Synopsis The Elegiac Cityscape by : Tara S. Welch

The Roman elegiac poet Propertius was one such author. This final published collection, issued in 16 BCE, has been traditionally read as an abandonment by Propertius of his earlier flippant love poems for a more mature engagement with Roman public life or else a comical send-up of imperial policies as embodied in Rome's public buildings. The Elegiac Cityscape explores Propertius' Rome and the various ways his poetry about the city illuminates the dynamic relationship between one individual and his environment. The relationship between poet and city is complicated at every turn by the presence in the background of the emperor Augustus, whose sustained artistic patronage of Roman monuments brought about the most pervasive transformation that the city had yet seen. Combining the approaches of archaeology and literary criticism, Tara S. Welch examines how Propertius' poems on Roman places scrutinize the monumentalization of various ideological positions in Rome, as they poke and prod Rome's monuments to see what further meanings they might admit.
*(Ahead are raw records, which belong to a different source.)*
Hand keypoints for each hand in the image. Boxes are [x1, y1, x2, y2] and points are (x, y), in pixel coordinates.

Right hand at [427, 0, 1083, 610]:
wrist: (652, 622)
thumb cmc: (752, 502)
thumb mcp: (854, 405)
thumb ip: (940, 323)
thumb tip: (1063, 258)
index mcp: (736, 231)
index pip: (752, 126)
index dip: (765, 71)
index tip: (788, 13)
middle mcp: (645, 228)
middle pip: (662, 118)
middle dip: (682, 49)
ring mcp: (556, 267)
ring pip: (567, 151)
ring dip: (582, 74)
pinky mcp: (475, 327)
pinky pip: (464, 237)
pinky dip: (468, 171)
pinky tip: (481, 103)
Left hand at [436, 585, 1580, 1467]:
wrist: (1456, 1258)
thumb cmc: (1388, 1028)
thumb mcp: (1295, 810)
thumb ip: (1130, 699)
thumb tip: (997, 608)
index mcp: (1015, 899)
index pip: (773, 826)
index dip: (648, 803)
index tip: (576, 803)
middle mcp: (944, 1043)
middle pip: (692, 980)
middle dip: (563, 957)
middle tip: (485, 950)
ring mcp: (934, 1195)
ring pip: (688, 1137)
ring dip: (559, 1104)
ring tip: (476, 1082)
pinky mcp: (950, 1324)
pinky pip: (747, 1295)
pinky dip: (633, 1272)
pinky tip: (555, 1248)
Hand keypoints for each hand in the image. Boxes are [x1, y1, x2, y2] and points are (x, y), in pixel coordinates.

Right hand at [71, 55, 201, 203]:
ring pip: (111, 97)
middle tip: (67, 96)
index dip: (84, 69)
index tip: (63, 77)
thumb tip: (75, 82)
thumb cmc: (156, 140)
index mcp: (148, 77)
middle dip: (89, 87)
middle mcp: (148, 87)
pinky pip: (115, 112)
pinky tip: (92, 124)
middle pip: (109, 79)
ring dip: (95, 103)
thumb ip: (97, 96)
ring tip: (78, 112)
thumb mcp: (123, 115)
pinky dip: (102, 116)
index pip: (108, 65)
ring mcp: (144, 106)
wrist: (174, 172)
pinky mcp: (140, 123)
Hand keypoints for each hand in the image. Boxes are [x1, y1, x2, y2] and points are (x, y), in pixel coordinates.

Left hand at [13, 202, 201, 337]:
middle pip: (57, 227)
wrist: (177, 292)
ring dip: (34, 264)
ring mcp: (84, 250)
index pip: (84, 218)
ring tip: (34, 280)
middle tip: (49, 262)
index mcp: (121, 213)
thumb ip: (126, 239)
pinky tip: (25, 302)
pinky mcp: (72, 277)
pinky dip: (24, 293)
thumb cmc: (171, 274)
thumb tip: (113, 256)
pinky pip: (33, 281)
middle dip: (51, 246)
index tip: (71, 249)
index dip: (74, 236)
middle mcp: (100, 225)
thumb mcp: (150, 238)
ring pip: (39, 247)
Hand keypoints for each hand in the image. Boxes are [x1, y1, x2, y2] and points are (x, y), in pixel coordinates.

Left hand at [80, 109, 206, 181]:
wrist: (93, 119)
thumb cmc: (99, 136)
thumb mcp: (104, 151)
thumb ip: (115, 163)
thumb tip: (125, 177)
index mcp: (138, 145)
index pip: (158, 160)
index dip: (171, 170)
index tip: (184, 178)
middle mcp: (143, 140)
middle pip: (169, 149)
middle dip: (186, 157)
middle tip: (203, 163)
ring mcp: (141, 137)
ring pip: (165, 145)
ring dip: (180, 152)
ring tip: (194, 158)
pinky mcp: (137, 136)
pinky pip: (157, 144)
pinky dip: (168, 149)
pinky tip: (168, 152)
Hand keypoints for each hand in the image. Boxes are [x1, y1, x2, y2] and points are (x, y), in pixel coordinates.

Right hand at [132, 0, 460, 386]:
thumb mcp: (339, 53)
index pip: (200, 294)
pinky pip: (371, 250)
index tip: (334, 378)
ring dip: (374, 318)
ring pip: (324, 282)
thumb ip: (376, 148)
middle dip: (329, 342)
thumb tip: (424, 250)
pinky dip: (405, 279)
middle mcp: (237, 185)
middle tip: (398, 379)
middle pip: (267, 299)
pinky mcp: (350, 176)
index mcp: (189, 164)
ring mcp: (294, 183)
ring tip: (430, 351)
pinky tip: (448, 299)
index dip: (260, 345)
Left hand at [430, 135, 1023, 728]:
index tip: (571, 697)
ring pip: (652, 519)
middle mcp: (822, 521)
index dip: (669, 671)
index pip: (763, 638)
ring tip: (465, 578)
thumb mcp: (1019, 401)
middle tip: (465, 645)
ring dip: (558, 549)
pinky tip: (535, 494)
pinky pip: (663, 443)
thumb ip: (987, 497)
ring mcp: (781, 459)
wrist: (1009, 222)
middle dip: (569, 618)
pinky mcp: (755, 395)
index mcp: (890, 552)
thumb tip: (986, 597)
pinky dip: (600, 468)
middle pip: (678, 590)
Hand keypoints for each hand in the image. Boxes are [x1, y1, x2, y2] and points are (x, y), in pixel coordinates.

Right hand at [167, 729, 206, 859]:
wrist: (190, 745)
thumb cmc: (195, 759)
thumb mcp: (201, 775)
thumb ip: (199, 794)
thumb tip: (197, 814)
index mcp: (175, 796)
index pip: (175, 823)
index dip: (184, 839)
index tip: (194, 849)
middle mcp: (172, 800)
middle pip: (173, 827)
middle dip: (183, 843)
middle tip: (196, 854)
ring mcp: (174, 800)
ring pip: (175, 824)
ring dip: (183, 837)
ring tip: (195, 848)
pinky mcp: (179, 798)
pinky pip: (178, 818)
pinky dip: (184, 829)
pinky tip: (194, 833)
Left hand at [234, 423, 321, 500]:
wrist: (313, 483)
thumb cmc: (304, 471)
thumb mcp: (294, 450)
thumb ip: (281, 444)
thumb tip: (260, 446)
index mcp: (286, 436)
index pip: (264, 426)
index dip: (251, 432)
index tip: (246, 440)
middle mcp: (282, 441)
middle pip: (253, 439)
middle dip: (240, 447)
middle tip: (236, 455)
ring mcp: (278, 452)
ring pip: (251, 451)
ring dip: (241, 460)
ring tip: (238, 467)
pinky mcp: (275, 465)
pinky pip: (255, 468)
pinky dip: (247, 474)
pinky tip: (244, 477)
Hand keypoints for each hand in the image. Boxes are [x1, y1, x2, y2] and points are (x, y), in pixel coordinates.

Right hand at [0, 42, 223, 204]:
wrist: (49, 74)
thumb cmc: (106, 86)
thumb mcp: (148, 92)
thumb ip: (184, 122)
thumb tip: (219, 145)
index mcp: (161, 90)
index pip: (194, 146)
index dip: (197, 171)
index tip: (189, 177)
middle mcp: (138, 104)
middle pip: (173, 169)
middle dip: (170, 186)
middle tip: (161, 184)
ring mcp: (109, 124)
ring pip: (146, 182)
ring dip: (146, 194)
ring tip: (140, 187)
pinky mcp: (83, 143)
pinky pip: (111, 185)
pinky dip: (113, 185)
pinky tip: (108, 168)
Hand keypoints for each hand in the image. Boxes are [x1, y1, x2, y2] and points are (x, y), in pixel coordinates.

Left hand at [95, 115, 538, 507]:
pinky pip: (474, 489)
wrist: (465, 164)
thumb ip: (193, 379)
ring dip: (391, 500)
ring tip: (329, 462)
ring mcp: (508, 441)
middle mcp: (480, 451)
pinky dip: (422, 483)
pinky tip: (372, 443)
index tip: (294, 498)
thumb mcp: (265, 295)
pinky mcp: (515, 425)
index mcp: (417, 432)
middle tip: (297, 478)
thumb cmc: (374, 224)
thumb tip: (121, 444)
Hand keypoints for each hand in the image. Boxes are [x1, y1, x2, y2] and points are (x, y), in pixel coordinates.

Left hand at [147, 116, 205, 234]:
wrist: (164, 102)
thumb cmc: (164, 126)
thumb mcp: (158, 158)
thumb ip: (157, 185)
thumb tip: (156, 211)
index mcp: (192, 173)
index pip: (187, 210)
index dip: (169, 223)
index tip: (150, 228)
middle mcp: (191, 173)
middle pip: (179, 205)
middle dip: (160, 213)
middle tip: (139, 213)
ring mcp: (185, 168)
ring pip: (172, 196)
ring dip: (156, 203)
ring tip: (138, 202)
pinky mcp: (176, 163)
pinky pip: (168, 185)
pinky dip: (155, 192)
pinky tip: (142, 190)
The result is a poetic book rife with different perspectives on the eternal city, perspectives that often call into question any sleepy or complacent adherence to Rome's traditional values. Book jacket.

SPQR III: The Sacrilege

SPQR III: The Sacrilege
Author :
Publisher : Minotaur Books
Total Pages : 254
Release :
ISBN-10 : 9781429908306
ISBN-13 : 1429908300
Rating : 4/5 (06 Downloads)

Synopsis SPQR III: The Sacrilege by : John Maddox Roberts

When a sacret woman's rite in the ancient city of Rome is infiltrated by a corrupt patrician dressed in female garb, it falls to Senator Decuis Caecilius Metellus the Younger, whose investigative skills have proven indispensable in the past, to unmask the perpetrators. When four brutal slayings follow, Decius enlists the help a notorious and dangerous criminal. Together, they establish a connection between the sacrilege and the murders, and track the offenders from the lowest dregs of society to the prominent elite of the upper class, finding corruption and violence where Decius least expects it.